Output exactly the lines between the one holding "Manage custom behaviour for purchase" and the last line of the data below, both of those lines included.

***

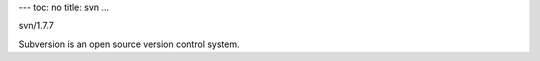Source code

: ---
toc: no
title: svn
...

svn/1.7.7

Subversion is an open source version control system.


.. vim:ft=rst

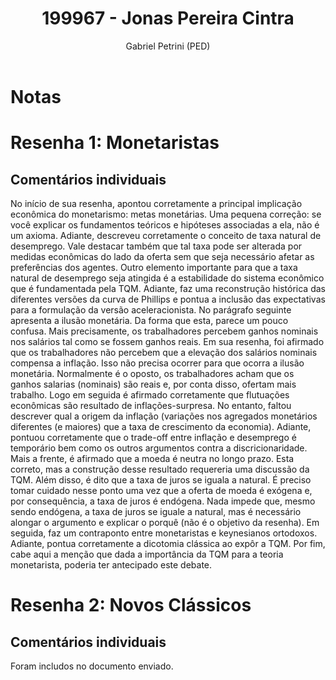 #+OPTIONS: toc:nil num:nil tags:nil
#+TITLE: 199967 - Jonas Pereira Cintra
#+AUTHOR: Gabriel Petrini (PED)
#+PROPERTY: RA 199967
#+PROPERTY: NOME "Jonas Pereira Cintra"
#+INCLUDE_TAGS: private
#+PROPERTY: COLUMNS %TAREFA(Tarefa) %OBJETIVO(Objetivo) %CONCEITOS(Conceito) %ARGUMENTO(Argumento) %DESENVOLVIMENTO(Desenvolvimento) %CLAREZA(Clareza) %NOTA(Nota)
#+PROPERTY: TAREFA_ALL "Resenha 1" "Resenha 2" "Resenha 3" "Resenha 4" "Resenha 5" "Prova" "Seminário"
#+PROPERTY: OBJETIVO_ALL "Atingido totalmente" "Atingido satisfatoriamente" "Atingido parcialmente" "Atingindo minimamente" "Não atingido"
#+PROPERTY: CONCEITOS_ALL "Atingido totalmente" "Atingido satisfatoriamente" "Atingido parcialmente" "Atingindo minimamente" "Não atingido"
#+PROPERTY: ARGUMENTO_ALL "Atingido totalmente" "Atingido satisfatoriamente" "Atingido parcialmente" "Atingindo minimamente" "Não atingido"
#+PROPERTY: DESENVOLVIMENTO_ALL "Atingido totalmente" "Atingido satisfatoriamente" "Atingido parcialmente" "Atingindo minimamente" "Não atingido"
#+PROPERTY: CONCLUSAO_ALL "Atingido totalmente" "Atingido satisfatoriamente" "Atingido parcialmente" "Atingindo minimamente" "Não atingido"
#+PROPERTY: CLAREZA_ALL "Atingido totalmente" "Atingido satisfatoriamente" "Atingido parcialmente" "Atingindo minimamente" "Não atingido"
#+PROPERTY: NOTA_ALL "Atingido totalmente" "Atingido satisfatoriamente" "Atingido parcialmente" "Atingindo minimamente" "Não atingido"


* Notas :private:

  #+BEGIN: columnview :maxlevel 3 :id global
  #+END

* Resenha 1: Monetaristas                                           :private:
  :PROPERTIES:
  :TAREFA:   Resenha 1
  :OBJETIVO: Atingido satisfatoriamente
  :ARGUMENTO: Atingido satisfatoriamente
  :CONCEITOS: Atingido parcialmente
  :DESENVOLVIMENTO: Atingido satisfatoriamente
  :CONCLUSAO: Atingido totalmente
  :CLAREZA:  Atingido satisfatoriamente
  :NOTA:     Atingido satisfatoriamente
  :END:

** Comentários individuais 

No início de sua resenha, apontou corretamente a principal implicação econômica do monetarismo: metas monetárias. Uma pequena correção: se você explicar os fundamentos teóricos e hipóteses associadas a ela, não é um axioma. Adiante, descreveu corretamente o conceito de taxa natural de desemprego. Vale destacar também que tal taxa pode ser alterada por medidas econômicas do lado da oferta sem que seja necessário afetar as preferências dos agentes. Outro elemento importante para que a taxa natural de desemprego seja atingida é a estabilidade do sistema econômico que é fundamentada pela TQM. Adiante, faz uma reconstrução histórica das diferentes versões da curva de Phillips e pontua a inclusão das expectativas para a formulação da versão aceleracionista. No parágrafo seguinte apresenta a ilusão monetária. Da forma que esta, parece um pouco confusa. Mais precisamente, os trabalhadores percebem ganhos nominais nos salários tal como se fossem ganhos reais. Em sua resenha, foi afirmado que os trabalhadores não percebem que a elevação dos salários nominais compensa a inflação. Isso não precisa ocorrer para que ocorra a ilusão monetária. Normalmente é o oposto, os trabalhadores acham que os ganhos salarias (nominais) são reais e, por conta disso, ofertam mais trabalho. Logo em seguida é afirmado corretamente que flutuações econômicas são resultado de inflações-surpresa. No entanto, faltou descrever qual a origem da inflação (variações nos agregados monetários diferentes (e maiores) que a taxa de crescimento da economia). Adiante, pontuou corretamente que o trade-off entre inflação e desemprego é temporário bem como os outros argumentos contra a discricionaridade. Mais a frente, é afirmado que a moeda é neutra no longo prazo. Esta correto, mas a construção desse resultado requereria uma discussão da TQM. Além disso, é dito que a taxa de juros se iguala a natural. É preciso tomar cuidado nesse ponto uma vez que a oferta de moeda é exógena e, por consequência, a taxa de juros é endógena. Nada impede que, mesmo sendo endógena, a taxa de juros se iguale a natural, mas é necessário alongar o argumento e explicar o porquê (não é o objetivo da resenha). Em seguida, faz um contraponto entre monetaristas e keynesianos ortodoxos. Adiante, pontua corretamente a dicotomia clássica ao expôr a TQM. Por fim, cabe aqui a menção que dada a importância da TQM para a teoria monetarista, poderia ter antecipado este debate.


* Resenha 2: Novos Clássicos                                        :private:
  :PROPERTIES:
  :TAREFA:   Resenha 2
  :OBJETIVO: Atingido satisfatoriamente
  :ARGUMENTO: Atingido parcialmente
  :CONCEITOS: Atingido parcialmente
  :DESENVOLVIMENTO: Atingido satisfatoriamente
  :CONCLUSAO: Atingido satisfatoriamente
  :CLAREZA:  Atingido satisfatoriamente
  :NOTA:     Atingido satisfatoriamente
  :END:

** Comentários individuais

   Foram includos no documento enviado.
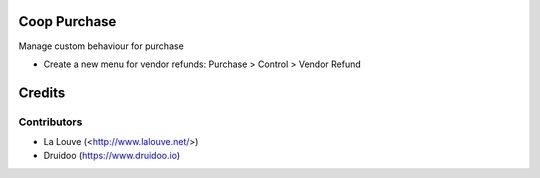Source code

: .. image:: https://img.shields.io/badge/licence-AGPL--3-blue.svg
    :alt: License: AGPL-3

Coop Purchase
================

Manage custom behaviour for purchase

* Create a new menu for vendor refunds: Purchase > Control > Vendor Refund

Credits
=======

Contributors
------------

* La Louve (<http://www.lalouve.net/>)
* Druidoo (https://www.druidoo.io)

***

Result:
Manage custom behaviour for purchase

* Create a new menu for vendor refunds: Purchase > Control > Vendor Refund

Credits
=======

Contributors
------------

* La Louve (<http://www.lalouve.net/>)
* Druidoo (https://www.druidoo.io)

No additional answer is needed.